● **Requirement 1**
In the court opinion below, how much did the small claims judgment award to Viking Insurance?
● **Requirement 2**
List every way Minniecheske argues the trial court erred, as stated in the court opinion below.

● **Reading passage**
....

VIKING INSURANCE CO. v. MINNIECHESKE, 97-1392 (Wis.Ct.App. 12-23-1997)

VIKING INSURANCE COMPANY OF WISCONSIN, AS SUBROGEE OF SUSAN WOLF, PLAINTIFF-RESPONDENT, v. SALLY MINNIECHESKE, DEFENDANT-APPELLANT.

Court of Appeals of Wisconsin.
Case No. 97-1392.
Opinion Released: December 23, 1997. Opinion Filed: December 23, 1997. This opinion will not be published. See RULE 809.23 (1) (b) 4 STATS.

[EDITOR’S NOTE: This case is unpublished as indicated by the issuing court.]

APPEAL from a judgment of the circuit court for Shawano County: THOMAS G. GROVER, Judge. Affirmed.

CANE, P.J.

Sally Minniecheske appeals from a small claims judgment awarding $1,688.69 plus costs to Viking Insurance as subrogee of Susan Wolf. Viking claimed that Minniecheske improperly turned into Wolf’s lane of traffic while both cars were traveling in a westerly direction on a two-lane one-way street. In response, Minniecheske claimed that Wolf’s car struck her vehicle when Minniecheske was turning into a driveway from the one-way street. She also disputed the amount of damages Wolf claimed. The trial court believed Wolf’s version of the accident, finding that Minniecheske was causally negligent and determined that the damages to Wolf’s car totaled $1,688.69.

Minniecheske argues the trial court erred by failing to grant her motion for a default judgment when Viking failed to appear at the initial appearance; by denying Donald Minniecheske’s motion for a substitute judge; by refusing to allow Donald Minniecheske to interplead as a third party defendant; by failing to rule on her cross-claim; by concluding that her negligence caused the accident; and by concluding that the damages totaled $1,688.69. The judgment is affirmed.

The trial court correctly denied Minniecheske’s motion for a default judgment because Viking did not appear on the return date of the small claims summons. Section 799.20, STATS., provides that if the defendant appears on the return date, inquiry is made of the defendant to determine whether the defendant claims a defense to the action. There is no statutory requirement that the plaintiff appear on the return date. If the defendant claims a defense to the action, the matter is scheduled for trial. It appears that is what happened in this case and is the normal practice in small claims proceedings. There is no error.

....

● **Dataset excerpts**
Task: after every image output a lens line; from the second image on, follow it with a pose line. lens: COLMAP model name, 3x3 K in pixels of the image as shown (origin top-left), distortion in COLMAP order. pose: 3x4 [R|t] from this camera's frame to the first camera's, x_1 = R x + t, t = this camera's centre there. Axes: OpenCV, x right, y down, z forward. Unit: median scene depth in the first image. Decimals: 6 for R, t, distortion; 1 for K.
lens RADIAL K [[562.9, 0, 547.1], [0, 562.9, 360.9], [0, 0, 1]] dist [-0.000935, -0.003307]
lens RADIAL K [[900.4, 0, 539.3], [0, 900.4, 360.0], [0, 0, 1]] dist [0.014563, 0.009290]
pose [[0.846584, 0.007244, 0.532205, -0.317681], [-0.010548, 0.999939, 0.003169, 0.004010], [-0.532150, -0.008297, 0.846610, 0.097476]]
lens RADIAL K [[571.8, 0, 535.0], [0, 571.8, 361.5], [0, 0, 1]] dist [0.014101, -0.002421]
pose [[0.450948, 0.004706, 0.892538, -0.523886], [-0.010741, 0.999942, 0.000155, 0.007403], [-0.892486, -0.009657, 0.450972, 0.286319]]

....

● **Written response 1**
$1,688.69 plus costs.

● **Written response 2**
- Failing to grant her motion for a default judgment when Viking failed to appear at the initial appearance
- Denying Donald Minniecheske's motion for a substitute judge
- Refusing to allow Donald Minniecheske to interplead as a third party defendant
- Failing to rule on her cross-claim
- Concluding that her negligence caused the accident
- Concluding that the damages totaled $1,688.69